Book Club Discussion | "J" is for Judgment

This year, in honor of our March 2013 Women’s History Month speaker Dr. Sara Paretsky, we will focus on women mystery writers. We have included in our list some classic titles and some less well-known. We are focusing on novels with female detectives.

Date/Time

Wednesday, May 29, 2013
12:00 PM - 1:00 PM

Location

Luann Dummer Center for Women

O'Shaughnessy Education Center, Room 103

Cost

Free and Open to the Public

Other Information

Feel free to bring your lunch and/or beverage to the discussion.



This year, in honor of our March 2013 Women’s History Month speaker Dr.

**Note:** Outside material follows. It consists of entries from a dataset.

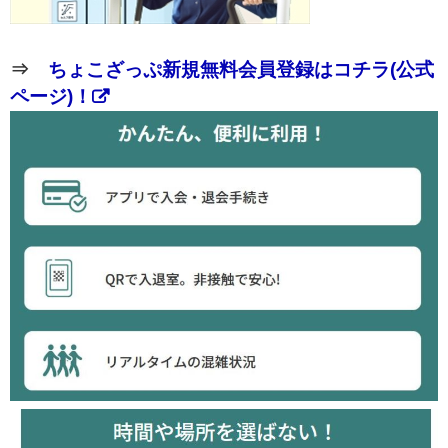
⇒
ちょこざっぷ新規無料会員登録はコチラ(公式
ページ)！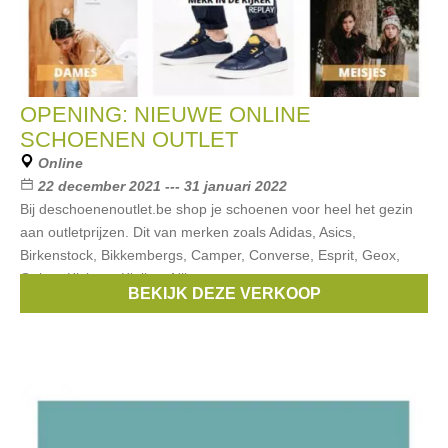
OPENING: NIEUWE ONLINE
SCHOENEN OUTLET
Online
22 december 2021 --- 31 januari 2022
Bij deschoenenoutlet.be shop je schoenen voor heel het gezin
aan outletprijzen. Dit van merken zoals Adidas, Asics,
Birkenstock, Bikkembergs, Camper, Converse, Esprit, Geox,
Gabor, Kickers, Kipling, Nike,
BEKIJK DEZE VERKOOP
Merken:
Esprit
,
Geox
,
Nike
,
Bikkembergs
,
Converse
, ...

Sara Paretsky, we will focus on women mystery writers. We have included in our list some classic titles and some less well-known. We are focusing on novels with female detectives.

"J" is for Judgment

"J" is for Jaffe: Wendell Jaffe, dead these past five years. Or so it seemed until his former insurance agent spotted him in the bar of a dusty little resort halfway between Cabo San Lucas and La Paz.

Five years ago, when Jaffe's thirty-five-foot Fuji ketch was found drifting off the Baja coast, it seemed a sure thing he'd gone overboard. The note he left behind admitted he was flat broke, his business bankrupt, his real estate gambit nothing but a huge Ponzi scheme about to collapse, with criminal indictment certain to follow. When the authorities soon after descended on his banks and his books, there was nothing left: Jaffe had stripped the lot.

But Jaffe wasn't quite without assets. There was the $500,000 life insurance policy made out to his wife and underwritten by California Fidelity. With no corpse to prove death, however, the insurance company was in no hurry to pay the claim. Dana Jaffe had to wait out the statutory five years until her missing husband could be declared legally dead. Just two months before Wendell Jaffe was sighted in that dusty resort bar, California Fidelity finally paid in full. Now they wanted the truth. And they were willing to hire Kinsey Millhone to dig it up.

As Kinsey pushes deeper into the mystery surrounding Wendell Jaffe's pseudocide, she explores her own past, discovering that in family matters as in crime, sometimes it's better to reserve judgment.